Non dimentichiamo che le colate di fango che hanno invaso i paesi inondati non provenivano dai boschi “inselvatichiti” ma dai campi ed orti soggetti a coltivazioni (un ovvio e semplice ragionamento che ancora nei giorni scorsi proprio un amico che coltiva ancora la terra dei suoi padri, ha tenuto a farmi notare!). Non ignoriamo che propri i boschi “inselvatichiti” fungono da spugne per il trattenimento dell’acqua piovana e che gli alberi lungo le rive dei corsi d’acqua servono anche a frenare l’impeto dell’acqua. Ma, soprattutto, che le esondazioni sono non solo fenomeni naturali, ma anche valvole di sfogo di ogni corso d’acqua. Il mondo selvaggio non ha mai avuto bisogno di quelle manipolazioni per regolarsi; se un tempo l’uomo vi provvedeva era solo perché erano giustificate da interessi economici. Farlo oggi rappresenterebbero solo costi sociali insostenibili (ed ingiustificati!) per la collettività. Ruralità significa anche rispettare queste regole della natura.
Ricordo che negli USA, quando una decina di anni or sono il Mississippi esondò in gran parte delle contrade che attraversa, allagando campagne intere, il provvedimento delle autorità di quello Stato federale non fu di ricostruire le abitazioni distrutte dalle acque o di ripristinare i campi alluvionati, ma di acquistarli dai privati per… ritrasformali negli antichi stati di wilderness che furono, come valvole di sfogo!
Ecco, non facciamo l’errore di considerare buono tutto ciò che viene dal mondo della ruralità; un mondo che, non dimentichiamolo, è comunque alle radici di quello urbanizzato. Questo per dire che, se per ruralità vogliamo intendere la dominazione dell’uomo rurale sul mondo naturale, col rischio, secondo noi, di avvicinarlo proprio a quel mondo urbanizzato che ora fa la differenza, allora noi non ci stiamo. Ci sono fatti e momenti della ruralità che fanno a pugni con l’Idea della Wilderness, come la realizzazione sempre più frequente di strade montane per sfruttamenti forestali o per avvicinamento ai pascoli. Se a questa visione non si pone almeno quella che in alcune aree tali sviluppi devono essere interdetti per rispetto al loro stato di natura selvaggia e di biodiversità naturale, la nostra Associazione non potrà che opporsi ad ogni progetto che mini questi stati.

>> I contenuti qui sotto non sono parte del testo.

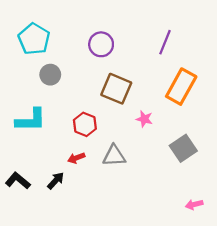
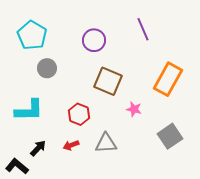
purple line: (165, 42) -> (143, 29), moved, turned -45
black arrow: (56, 181) -> (38, 148), moved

Il rispetto della ruralità, del mondo rurale, che noi condividiamo, è quello ideale di una ruralità etica: per il diritto del pascolo, dello sfruttamento forestale, della caccia, dell’agricoltura; per il diritto a giuste compensazioni per danni che il mondo della ruralità possa subire (ad esempio, agli allevatori per la presenza dei lupi e degli orsi) o quello agricolo (per la presenza di troppi cervi, caprioli e cinghiali).
Noi siamo certamente a favore del mondo rurale se per mondo rurale si intende lo spirito della ruralità e la parte sana del mondo veramente rurale, e siamo per il rispetto dei suoi valori culturali e diritti, ma il nostro è un essere a favore condizionato dal rispetto che il mondo della ruralità deve avere per altri valori collaterali; nel nostro caso quello della natura selvaggia.
Infine, anche per tutte le ragioni suddette, ma soprattutto per le polemiche che sempre più frequentemente si sentono nel mondo della ruralità, in merito all’interesse che la politica sta sempre più dimostrando verso questo mondo fino a ieri ignorato, salvo per la difesa quasi massonica del mondo della caccia, ma senza un vero e proprio schieramento politico, deve essere chiaro che l’Associazione Italiana per la Wilderness manterrà un’equidistanza da qualsiasi movimento o partito che si ispiri al mondo della ruralità o che si eriga a paladino della difesa dei suoi interessi.